→ STUDY MATERIAL

━━━━━━━━━━━━━━━━

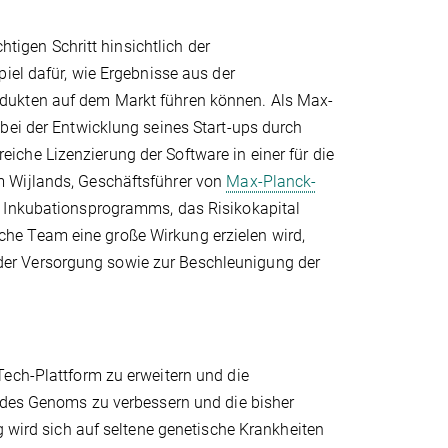
gen Schritt hinsichtlich der
iel dafür, wie Ergebnisse aus der
dukten auf dem Markt führen können. Als Max-
bei der Entwicklung seines Start-ups durch
che Lizenzierung der Software in einer für die
m Wijlands, Geschäftsführer von
Max-Planck-
s Inkubationsprogramms, das Risikokapital
he Team eine große Wirkung erzielen wird,
er Versorgung sowie zur Beschleunigung der
Tech-Plattform zu erweitern und die
e des Genoms zu verbessern und die bisher
g wird sich auf seltene genetische Krankheiten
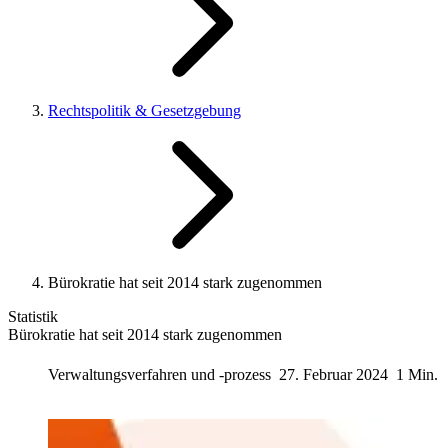
Rechtspolitik & Gesetzgebung
Bürokratie hat seit 2014 stark zugenommen
Statistik
Bürokratie hat seit 2014 stark zugenommen
Verwaltungsverfahren und -prozess
27. Februar 2024
1 Min.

━━━━━━━━━━━━━━━━

→ TASK INSTRUCTIONS
Leave out the pictures and repeat exactly the lines from the one containing "Tech-Plattform zu erweitern und die" through the last line of the entries.

→ SOLUTION FOR THIS TASK
Tech-Plattform zu erweitern und die
e des Genoms zu verbessern und die bisher
g wird sich auf seltene genetische Krankheiten
Rechtspolitik & Gesetzgebung
Bürokratie hat seit 2014 stark zugenommen
Statistik
Bürokratie hat seit 2014 stark zugenommen
Verwaltungsverfahren und -prozess
27. Februar 2024
1 Min.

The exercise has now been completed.